-------- Information given
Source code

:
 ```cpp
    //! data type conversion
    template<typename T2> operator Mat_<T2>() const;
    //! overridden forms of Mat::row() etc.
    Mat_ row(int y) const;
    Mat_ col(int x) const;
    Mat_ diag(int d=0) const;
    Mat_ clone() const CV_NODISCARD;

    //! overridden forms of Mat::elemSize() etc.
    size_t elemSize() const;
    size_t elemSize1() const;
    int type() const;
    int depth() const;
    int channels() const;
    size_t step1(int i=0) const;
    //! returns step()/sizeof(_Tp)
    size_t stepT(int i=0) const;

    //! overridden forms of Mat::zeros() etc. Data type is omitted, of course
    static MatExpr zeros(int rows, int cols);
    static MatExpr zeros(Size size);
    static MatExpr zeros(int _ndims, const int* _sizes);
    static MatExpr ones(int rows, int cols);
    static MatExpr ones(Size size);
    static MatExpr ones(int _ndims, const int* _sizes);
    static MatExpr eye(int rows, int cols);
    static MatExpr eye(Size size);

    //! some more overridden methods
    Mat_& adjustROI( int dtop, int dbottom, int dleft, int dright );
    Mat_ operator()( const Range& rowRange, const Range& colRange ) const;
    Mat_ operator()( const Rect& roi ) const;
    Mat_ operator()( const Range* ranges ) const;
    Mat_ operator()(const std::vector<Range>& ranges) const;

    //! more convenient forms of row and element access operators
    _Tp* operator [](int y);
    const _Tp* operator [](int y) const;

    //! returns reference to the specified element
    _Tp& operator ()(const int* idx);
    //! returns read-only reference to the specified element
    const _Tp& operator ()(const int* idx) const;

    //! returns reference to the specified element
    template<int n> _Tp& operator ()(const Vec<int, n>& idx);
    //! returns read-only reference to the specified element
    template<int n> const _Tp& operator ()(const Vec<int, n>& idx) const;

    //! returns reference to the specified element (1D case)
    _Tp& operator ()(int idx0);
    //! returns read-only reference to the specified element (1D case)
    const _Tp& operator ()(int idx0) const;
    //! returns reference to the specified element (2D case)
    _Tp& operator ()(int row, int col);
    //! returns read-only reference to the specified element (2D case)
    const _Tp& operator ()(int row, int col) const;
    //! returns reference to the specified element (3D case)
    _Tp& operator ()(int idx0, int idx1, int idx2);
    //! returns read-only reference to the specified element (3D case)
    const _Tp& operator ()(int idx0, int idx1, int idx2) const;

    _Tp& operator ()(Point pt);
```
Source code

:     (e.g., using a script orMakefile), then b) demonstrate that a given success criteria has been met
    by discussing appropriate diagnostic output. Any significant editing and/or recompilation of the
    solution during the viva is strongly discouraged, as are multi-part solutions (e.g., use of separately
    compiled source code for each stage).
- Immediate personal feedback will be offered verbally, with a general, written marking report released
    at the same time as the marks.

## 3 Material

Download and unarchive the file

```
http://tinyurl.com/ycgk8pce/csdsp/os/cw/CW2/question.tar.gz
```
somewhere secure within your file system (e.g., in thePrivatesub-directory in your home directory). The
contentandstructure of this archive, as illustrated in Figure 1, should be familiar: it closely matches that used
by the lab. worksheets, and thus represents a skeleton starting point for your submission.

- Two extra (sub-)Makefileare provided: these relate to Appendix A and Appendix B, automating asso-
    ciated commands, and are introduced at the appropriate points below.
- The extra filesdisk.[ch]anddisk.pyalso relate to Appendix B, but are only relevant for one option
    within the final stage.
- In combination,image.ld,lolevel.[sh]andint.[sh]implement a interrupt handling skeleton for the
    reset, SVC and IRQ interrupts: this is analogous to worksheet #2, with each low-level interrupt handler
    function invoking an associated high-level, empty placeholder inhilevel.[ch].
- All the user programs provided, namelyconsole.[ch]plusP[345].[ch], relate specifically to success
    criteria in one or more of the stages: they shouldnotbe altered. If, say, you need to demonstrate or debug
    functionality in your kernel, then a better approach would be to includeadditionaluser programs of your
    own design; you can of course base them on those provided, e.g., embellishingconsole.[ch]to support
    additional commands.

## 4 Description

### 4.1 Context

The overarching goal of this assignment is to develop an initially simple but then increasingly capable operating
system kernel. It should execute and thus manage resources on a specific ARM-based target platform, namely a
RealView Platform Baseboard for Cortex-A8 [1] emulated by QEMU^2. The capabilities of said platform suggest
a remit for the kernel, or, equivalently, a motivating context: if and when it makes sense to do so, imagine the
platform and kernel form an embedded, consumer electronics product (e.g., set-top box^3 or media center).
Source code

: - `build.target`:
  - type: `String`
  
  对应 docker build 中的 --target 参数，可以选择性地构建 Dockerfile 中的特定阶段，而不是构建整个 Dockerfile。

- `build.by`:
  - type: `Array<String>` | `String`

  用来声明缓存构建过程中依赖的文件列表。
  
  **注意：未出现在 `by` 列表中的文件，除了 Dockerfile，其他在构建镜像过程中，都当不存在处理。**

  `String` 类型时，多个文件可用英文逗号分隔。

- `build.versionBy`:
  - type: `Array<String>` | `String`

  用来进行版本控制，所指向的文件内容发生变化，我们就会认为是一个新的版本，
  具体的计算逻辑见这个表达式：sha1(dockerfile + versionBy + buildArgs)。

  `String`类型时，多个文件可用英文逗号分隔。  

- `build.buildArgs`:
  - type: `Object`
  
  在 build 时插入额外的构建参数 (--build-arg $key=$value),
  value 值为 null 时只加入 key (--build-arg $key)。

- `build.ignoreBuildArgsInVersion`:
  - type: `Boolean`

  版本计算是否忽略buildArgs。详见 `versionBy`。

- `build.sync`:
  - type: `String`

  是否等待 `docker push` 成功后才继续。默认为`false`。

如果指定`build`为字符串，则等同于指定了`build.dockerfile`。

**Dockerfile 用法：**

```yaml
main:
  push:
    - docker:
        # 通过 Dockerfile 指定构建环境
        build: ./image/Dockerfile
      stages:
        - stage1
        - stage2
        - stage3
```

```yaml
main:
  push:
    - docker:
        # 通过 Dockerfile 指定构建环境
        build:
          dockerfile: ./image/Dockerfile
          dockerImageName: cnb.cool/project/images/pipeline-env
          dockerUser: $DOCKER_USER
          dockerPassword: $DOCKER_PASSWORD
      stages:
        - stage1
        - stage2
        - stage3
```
----------------
Go through the lines above and tally those with the string "Range". The total is all that is needed.

# Task result
3